Einkommensverlust beträgt im Schnitt ein Viertel

Für Österreich gibt es zu wenige Daten, aber Studien aus Deutschland belegen, dass 40 Prozent der Krebskranken während der Therapie und meist noch drei Jahre danach eine Verschlechterung der Lebenssituation haben. Der Einkommensverlust beträgt 25 bis 28 Prozent, die zusätzlichen Therapieausgaben belaufen sich auf 100 bis 500 Euro im Monat, erläutert Martina Hundertpfund, Sozialarbeiterin im Ordensklinikum Linz. Ein Drittel hätte nach der Erkrankung keinen Job mehr, viele müssten ihre Arbeitszeit reduzieren, weil sie noch oder nicht mehr so belastbar seien. Hundertpfund bringt auch ins Treffen, was es für Selbstständige oder etwa einen erkrankten Bauern heißt, „nicht mehr in den Stall oder auf das Feld gehen zu können“.
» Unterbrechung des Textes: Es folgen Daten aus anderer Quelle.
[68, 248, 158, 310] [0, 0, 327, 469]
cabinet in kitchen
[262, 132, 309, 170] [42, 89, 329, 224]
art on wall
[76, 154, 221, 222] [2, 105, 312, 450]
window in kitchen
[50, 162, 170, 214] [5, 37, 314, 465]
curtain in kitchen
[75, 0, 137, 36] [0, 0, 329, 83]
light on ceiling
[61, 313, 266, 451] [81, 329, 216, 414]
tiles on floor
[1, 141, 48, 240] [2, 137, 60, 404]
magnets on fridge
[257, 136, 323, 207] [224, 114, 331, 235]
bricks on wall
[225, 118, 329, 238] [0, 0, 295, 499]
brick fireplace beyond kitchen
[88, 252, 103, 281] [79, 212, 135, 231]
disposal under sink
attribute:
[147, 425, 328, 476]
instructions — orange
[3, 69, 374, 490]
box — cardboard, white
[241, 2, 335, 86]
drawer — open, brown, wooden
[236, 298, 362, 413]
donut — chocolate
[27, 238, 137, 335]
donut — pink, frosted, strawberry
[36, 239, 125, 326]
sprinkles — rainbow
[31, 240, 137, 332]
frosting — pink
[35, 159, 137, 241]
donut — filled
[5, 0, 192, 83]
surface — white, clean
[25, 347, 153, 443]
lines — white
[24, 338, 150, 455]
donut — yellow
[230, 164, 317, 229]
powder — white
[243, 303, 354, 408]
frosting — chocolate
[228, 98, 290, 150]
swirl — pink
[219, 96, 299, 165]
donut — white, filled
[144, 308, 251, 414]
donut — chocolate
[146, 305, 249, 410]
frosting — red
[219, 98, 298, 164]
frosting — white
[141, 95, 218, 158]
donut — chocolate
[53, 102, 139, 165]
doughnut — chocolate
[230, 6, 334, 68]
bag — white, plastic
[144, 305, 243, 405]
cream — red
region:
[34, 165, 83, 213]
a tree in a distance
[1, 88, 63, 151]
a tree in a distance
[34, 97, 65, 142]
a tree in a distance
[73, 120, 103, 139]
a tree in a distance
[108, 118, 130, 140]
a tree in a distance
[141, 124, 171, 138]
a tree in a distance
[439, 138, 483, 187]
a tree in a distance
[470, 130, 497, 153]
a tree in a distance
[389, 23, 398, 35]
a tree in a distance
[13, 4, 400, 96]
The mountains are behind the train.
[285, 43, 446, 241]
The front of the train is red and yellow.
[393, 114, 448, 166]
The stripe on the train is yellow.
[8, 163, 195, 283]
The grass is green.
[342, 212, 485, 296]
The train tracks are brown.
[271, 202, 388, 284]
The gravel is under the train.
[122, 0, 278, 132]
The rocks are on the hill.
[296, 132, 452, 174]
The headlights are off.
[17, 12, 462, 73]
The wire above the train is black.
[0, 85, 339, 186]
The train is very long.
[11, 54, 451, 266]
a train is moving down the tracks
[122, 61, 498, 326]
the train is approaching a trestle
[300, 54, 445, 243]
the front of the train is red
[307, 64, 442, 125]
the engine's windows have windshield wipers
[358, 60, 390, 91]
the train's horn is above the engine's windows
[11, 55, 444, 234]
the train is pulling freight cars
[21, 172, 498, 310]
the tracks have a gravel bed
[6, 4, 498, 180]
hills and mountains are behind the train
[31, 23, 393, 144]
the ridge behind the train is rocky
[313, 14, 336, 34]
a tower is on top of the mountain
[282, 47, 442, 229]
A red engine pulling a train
Monika Kern, Leiterin der Abteilung für Klinische Sozialarbeit am Linzer Kepler Uniklinikum (KUK), schildert, welche Herausforderungen Familien zu stemmen haben, wenn ein Kind an Krebs erkrankt ist. Pro Jahr erhalten in Oberösterreich etwa 120 Kinder und Jugendliche unter 20 Jahren diese Diagnose. „Die ganz Kleinen unter drei Jahren benötigen ihre Bezugsperson am dringendsten, Vorschulkinder haben schon eine gewisse Wahrnehmung über die Schwere der Erkrankung und Jugendliche wollen mitentscheiden“, so Kern. Im damaligen AKH, heute KUK, wurde bereits 1986 mit der Sozialarbeit für Kinder begonnen, heute gibt es sechs Mitarbeiter. Im Ordensklinikum Linz wurde 2017 mit den Sozialarbeitern gestartet.

„Zwölf bis 30 Prozent der erwachsenen Krebspatienten nützen das Angebot“, weiß Univ.-Doz. Ansgar Weltermann, Leiter des Tumorzentrums OÖ. „Manchen reicht eine grundsätzliche Beratung, andere Fragen auch noch einige Jahre nach der Akuterkrankung wegen bestimmten Dingen nach“, so Hundertpfund.